Un metro y medio. Un metro. Medio metro.

Thomas sabía que no le quedaba otra opción. Se movió. Hacia delante. Se metió entre las barras de conexión en el último segundo y entró en el Laberinto.

Los muros se cerraron de golpe tras él y el eco del estruendo rebotó sobre la piedra cubierta de hiedra como la risa de un loco.

Capítulo 17

Durante varios segundos, Thomas sintió que el mundo se había quedado congelado. Un gran silencio siguió al ruido atronador que emitió la puerta al cerrarse y un velo de oscuridad pareció cubrir el cielo, como si hasta el sol se hubiera asustado de lo que acechaba en el Laberinto. El ocaso había llegado y las gigantescas paredes parecían lápidas en un cementerio para gigantes, plagado de hierbajos. Thomas se recostó sobre la roca áspera, abrumado por la incredulidad ante lo que acababa de suceder. Aterrorizado por las consecuencias que podía tener.

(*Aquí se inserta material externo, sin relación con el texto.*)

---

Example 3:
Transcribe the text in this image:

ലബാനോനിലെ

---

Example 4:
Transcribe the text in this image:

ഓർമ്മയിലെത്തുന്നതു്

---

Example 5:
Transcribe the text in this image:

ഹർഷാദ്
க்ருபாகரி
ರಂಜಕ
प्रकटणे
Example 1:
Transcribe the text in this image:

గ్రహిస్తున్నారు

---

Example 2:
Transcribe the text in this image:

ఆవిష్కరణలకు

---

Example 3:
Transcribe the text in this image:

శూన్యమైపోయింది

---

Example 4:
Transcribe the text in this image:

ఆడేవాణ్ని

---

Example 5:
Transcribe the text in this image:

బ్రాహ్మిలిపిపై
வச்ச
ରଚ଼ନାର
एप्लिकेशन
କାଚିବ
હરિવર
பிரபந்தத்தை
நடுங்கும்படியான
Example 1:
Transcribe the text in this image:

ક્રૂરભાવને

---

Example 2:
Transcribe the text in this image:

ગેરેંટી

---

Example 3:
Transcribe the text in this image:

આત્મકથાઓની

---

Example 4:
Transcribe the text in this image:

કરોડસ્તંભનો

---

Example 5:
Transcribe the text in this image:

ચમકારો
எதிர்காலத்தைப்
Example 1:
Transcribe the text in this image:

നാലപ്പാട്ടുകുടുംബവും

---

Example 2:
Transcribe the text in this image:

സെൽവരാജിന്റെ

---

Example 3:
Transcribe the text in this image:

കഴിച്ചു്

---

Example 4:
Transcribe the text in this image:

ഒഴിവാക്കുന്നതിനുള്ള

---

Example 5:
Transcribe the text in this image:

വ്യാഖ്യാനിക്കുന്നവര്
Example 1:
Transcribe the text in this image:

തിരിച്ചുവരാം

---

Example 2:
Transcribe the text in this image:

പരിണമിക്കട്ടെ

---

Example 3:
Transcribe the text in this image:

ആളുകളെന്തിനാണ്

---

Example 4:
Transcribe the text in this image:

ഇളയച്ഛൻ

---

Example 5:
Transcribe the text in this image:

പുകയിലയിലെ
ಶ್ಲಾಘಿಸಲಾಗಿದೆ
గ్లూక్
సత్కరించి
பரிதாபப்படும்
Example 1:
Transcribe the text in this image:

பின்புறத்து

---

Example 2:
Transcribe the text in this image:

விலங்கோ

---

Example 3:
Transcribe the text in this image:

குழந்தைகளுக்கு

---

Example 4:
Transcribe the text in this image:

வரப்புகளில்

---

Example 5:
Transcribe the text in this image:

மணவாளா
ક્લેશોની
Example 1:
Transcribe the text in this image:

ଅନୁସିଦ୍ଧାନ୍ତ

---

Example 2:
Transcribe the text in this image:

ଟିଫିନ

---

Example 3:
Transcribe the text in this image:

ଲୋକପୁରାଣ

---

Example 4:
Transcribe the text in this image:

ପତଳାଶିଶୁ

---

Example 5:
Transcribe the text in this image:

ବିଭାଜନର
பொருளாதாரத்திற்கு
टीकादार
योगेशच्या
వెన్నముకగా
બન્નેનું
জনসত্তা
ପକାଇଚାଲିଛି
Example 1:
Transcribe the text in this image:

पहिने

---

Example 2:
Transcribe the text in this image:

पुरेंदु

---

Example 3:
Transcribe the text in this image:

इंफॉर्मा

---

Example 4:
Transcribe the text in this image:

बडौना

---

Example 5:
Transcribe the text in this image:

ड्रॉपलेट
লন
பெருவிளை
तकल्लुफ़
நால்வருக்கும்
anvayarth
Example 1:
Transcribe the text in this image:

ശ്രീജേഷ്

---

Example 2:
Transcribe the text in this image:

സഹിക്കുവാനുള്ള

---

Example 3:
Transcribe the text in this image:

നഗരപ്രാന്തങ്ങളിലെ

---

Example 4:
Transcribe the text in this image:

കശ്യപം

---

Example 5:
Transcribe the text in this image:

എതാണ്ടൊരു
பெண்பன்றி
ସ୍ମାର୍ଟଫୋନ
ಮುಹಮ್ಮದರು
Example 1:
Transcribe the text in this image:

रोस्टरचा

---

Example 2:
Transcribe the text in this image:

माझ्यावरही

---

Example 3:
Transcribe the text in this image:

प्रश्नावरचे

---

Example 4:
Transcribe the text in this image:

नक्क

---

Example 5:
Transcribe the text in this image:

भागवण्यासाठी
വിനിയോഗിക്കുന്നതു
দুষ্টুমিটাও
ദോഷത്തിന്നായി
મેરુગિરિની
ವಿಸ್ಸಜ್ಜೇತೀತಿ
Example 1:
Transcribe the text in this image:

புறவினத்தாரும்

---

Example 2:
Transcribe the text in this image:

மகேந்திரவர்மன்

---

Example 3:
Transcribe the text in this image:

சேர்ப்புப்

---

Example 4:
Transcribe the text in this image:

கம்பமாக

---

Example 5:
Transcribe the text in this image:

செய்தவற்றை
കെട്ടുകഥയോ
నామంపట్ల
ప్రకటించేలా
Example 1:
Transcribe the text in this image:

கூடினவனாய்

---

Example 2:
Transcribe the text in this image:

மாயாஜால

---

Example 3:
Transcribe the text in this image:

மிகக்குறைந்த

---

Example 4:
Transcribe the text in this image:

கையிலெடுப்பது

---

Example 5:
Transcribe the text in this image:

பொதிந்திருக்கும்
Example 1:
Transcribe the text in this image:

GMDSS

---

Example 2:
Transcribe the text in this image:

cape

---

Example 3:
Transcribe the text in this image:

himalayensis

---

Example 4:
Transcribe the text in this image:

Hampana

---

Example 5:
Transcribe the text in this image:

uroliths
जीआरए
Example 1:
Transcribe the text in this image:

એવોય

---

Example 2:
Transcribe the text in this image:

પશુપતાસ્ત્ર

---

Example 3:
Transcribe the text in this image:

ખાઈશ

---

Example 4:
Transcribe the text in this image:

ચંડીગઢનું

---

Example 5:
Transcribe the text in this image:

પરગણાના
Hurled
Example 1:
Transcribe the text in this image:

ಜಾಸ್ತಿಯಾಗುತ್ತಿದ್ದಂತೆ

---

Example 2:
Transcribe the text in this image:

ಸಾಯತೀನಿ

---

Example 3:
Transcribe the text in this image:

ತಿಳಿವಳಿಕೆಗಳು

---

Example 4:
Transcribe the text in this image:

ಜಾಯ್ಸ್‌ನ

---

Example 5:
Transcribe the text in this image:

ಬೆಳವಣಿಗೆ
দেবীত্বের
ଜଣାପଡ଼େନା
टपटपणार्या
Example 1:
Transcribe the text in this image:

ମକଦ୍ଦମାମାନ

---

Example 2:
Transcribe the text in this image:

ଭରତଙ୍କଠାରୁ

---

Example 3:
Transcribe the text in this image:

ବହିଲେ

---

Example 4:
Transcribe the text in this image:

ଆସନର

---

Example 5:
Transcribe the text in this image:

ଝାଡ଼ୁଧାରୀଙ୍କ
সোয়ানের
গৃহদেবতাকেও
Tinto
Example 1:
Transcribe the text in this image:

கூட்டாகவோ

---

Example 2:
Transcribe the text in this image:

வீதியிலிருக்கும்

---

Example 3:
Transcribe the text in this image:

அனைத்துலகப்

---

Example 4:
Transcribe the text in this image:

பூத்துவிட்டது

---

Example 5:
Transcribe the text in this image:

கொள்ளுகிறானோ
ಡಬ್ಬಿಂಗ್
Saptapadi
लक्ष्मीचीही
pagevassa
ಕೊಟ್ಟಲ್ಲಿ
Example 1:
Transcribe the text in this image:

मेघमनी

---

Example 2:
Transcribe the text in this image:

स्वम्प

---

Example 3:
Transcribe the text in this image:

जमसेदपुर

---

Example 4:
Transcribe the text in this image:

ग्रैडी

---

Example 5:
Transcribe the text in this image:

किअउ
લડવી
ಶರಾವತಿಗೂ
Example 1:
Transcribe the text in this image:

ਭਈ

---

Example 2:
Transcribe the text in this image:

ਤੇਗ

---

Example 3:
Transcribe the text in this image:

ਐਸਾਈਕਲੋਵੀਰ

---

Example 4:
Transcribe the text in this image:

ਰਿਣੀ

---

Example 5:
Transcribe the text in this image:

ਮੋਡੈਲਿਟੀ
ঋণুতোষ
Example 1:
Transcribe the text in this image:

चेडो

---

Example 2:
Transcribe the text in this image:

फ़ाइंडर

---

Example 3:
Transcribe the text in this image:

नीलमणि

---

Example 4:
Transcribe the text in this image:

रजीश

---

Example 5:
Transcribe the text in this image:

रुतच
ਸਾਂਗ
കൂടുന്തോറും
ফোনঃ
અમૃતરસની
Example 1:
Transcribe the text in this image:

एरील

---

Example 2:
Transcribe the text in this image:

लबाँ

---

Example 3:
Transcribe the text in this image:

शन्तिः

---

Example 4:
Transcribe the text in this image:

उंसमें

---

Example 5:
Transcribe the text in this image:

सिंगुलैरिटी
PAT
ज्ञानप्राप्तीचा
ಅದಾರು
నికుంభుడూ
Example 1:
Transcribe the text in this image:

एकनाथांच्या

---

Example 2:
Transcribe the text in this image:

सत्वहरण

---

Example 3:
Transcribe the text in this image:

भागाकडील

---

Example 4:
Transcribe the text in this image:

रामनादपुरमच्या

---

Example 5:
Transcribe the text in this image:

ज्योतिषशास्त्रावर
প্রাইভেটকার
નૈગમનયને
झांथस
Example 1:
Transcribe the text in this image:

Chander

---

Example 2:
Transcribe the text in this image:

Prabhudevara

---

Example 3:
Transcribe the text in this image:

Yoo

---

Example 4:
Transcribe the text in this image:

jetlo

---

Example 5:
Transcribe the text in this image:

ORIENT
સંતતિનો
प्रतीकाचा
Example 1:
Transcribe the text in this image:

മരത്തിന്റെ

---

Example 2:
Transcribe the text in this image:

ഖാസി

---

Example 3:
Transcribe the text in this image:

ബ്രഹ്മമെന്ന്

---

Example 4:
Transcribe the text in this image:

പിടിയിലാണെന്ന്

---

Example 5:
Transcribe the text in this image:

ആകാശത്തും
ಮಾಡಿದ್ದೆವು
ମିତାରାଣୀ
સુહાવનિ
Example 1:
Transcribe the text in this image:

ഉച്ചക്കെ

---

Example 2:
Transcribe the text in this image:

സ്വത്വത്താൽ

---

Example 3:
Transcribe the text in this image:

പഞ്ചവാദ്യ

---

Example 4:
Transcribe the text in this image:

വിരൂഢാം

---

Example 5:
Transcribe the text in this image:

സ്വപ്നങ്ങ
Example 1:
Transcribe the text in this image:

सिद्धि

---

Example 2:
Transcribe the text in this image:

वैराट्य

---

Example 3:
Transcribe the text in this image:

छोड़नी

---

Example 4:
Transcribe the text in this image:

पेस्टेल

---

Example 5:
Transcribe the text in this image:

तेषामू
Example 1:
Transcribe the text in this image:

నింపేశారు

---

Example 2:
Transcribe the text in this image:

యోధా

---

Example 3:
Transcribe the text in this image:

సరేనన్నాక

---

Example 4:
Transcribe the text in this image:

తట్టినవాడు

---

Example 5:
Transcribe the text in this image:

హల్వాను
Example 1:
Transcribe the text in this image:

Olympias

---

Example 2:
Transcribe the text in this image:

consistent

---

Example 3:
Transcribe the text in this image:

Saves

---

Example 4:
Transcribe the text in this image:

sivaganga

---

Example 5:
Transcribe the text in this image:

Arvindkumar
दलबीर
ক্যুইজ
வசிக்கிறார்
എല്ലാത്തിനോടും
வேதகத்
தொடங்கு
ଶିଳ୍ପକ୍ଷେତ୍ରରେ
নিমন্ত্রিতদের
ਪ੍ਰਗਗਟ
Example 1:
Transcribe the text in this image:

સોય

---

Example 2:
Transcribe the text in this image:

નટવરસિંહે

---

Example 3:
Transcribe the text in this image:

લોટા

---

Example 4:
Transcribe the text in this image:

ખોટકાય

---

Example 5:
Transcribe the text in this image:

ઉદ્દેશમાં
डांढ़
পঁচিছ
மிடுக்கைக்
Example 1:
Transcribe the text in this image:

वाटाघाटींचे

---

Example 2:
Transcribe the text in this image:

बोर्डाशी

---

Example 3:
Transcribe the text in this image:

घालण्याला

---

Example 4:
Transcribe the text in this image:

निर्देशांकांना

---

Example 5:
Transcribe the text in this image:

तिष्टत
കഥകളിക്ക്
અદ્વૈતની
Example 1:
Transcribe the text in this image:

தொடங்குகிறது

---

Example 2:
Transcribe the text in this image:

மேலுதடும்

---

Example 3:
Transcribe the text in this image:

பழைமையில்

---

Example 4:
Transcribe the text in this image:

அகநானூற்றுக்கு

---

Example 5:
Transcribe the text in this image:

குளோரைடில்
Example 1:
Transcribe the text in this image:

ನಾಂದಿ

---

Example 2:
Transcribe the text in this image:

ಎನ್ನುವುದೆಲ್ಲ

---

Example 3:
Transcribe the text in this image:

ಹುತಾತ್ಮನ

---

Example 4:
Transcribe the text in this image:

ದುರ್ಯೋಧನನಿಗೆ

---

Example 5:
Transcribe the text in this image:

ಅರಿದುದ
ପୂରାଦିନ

Entonces, un alarido que salió de Alby puso a Thomas firme; Minho estaba gimiendo. Thomas se apartó del muro y corrió hacia los dos clarianos.

Minho se había incorporado y estaba otra vez de pie, pero tenía un aspecto horrible, incluso bajo la tenue luz que aún les acompañaba. Estaba sucio, sudoroso y lleno de arañazos. Alby, en el suelo, parecía encontrarse peor; tenía la ropa hecha jirones y los brazos cubiertos de cortes y cardenales. Thomas se estremeció. ¿Había atacado un lacerador a Alby?